Graph Theory: Key to Understanding Big Data
Article originally posted to Wired.com by Emil Eifrem.
Dr. Roy Marsten wrote in March that Graph Theory was a key approach in understanding and leveraging big data. As a advocate of graph theory and as a developer building graph databases since 2003, it was wonderful to read someone else with similar insights and appetites.
As Dr. Marsten notes, Google started the graph analysis trend in the modern era using links between documents on the Web to understand their semantic context. As a result, Google produced a Web search engine that massively outperformed its established competitors and saw it jump so far ahead that “to Google” became a verb.
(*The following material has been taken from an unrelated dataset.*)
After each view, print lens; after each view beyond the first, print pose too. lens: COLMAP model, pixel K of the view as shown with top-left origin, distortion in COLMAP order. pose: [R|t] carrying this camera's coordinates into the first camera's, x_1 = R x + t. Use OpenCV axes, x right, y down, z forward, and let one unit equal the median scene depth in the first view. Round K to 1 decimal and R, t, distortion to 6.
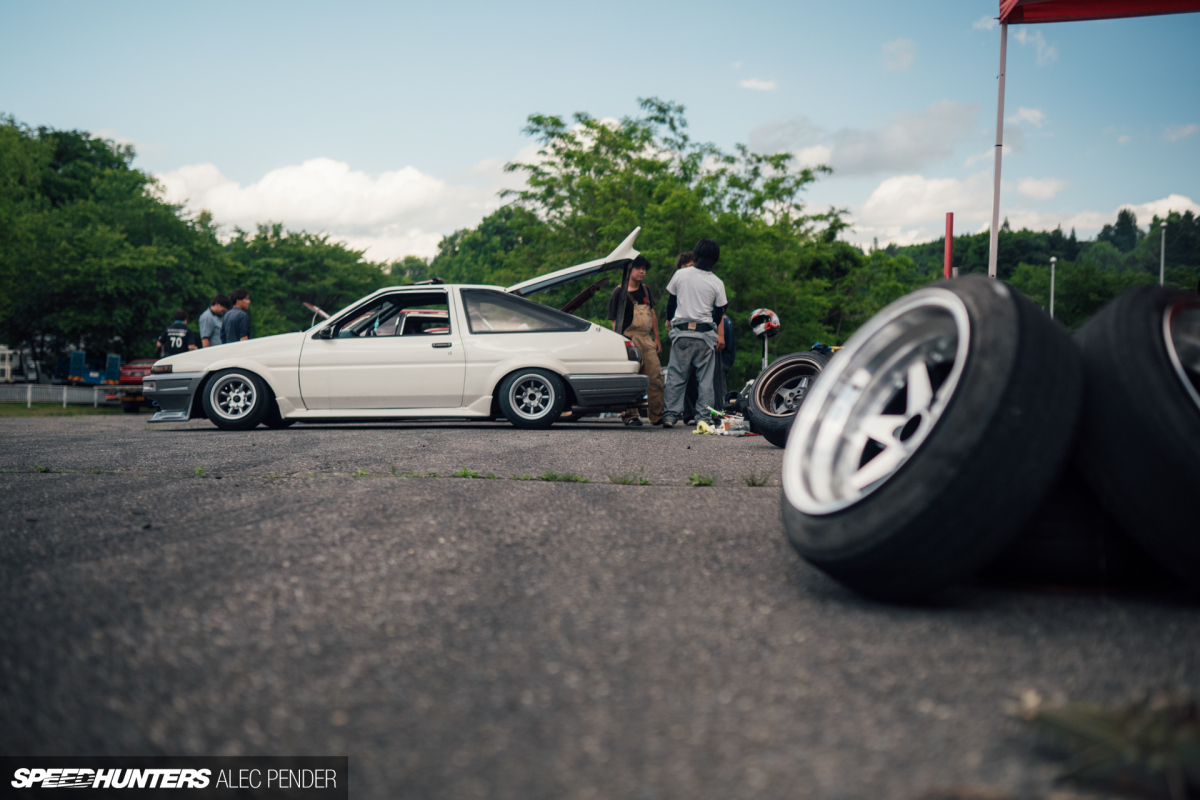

Of course we know very well Google’s history since then: its graph-centric approach has seen it deliver innovation at scale and dominate not only in its core search market, but also across the information management space.
Graphs for Everyone
But graphs aren’t just for the likes of Google with virtually limitless funds and armies of Ph.D.’s at their disposal. While Google and its competitors might be content to build their own graph data infrastructure, that technology is also available off the shelf to the rest of us.
For example, the Neo4j project is a mature open-source graph database used in production at all kinds of organizations from Global 2000s like Walmart, Lufthansa, and Cisco, to innovative startups like FiftyThree, Medium, and CrunchBase. Graph databases like Neo4j have risen to prominence recently, and as 451 Research analyst Matt Aslett recently observed, are moving out of the general NOSQL umbrella into a category in their own right. They have become popular because like Dr. Marsten, many thousands of other software and data professionals have seen that graphs are the best way of storing and querying their increasingly complex interconnected data.
Web search isn’t the only domain where graphs have provided amazing competitive advantage. We’re all well aware of how Facebook and Twitter have used the social graph to dominate their markets, and how Facebook and Google are now using their Graph Search and Knowledge Graph respectively to gear up for the next wave of hyper-accurate and hyper-personal recommendations, but graphs are becoming very widely deployed in a host of other industries. Gartner points to consumer web as another industry where graphs have played a critical behind-the-scenes role in determining competitive outcomes, in a paper whose name says it all: “The Competitive Dynamics of the Consumer Web: Five Graphs Deliver a Sustainable Advantage.”
One concrete example of graph databases being used outside of search is eBay, who (owing to a recent acquisition of Shutl) provides a service that uses graphs to compute fast, localized door-to-door delivery of goods between buyers and sellers, scaling their business to include the supply chain. Incidentally, eBay observed that before turning to graphs the latency of their longest query was higher than their shortest physical delivery, both around 15 minutes — something that can’t now be replicated when an average query is powered by a graph database and takes 1/50th of a second!
The eBay example is not isolated. Organizations large and small are adopting and winning with graphs in retail, finance, telecoms, IT, gaming, real estate, healthcare, science, and dozens more areas. It’s an existential proof that Dr. Marsten’s hunch about the power of graphs is absolutely true.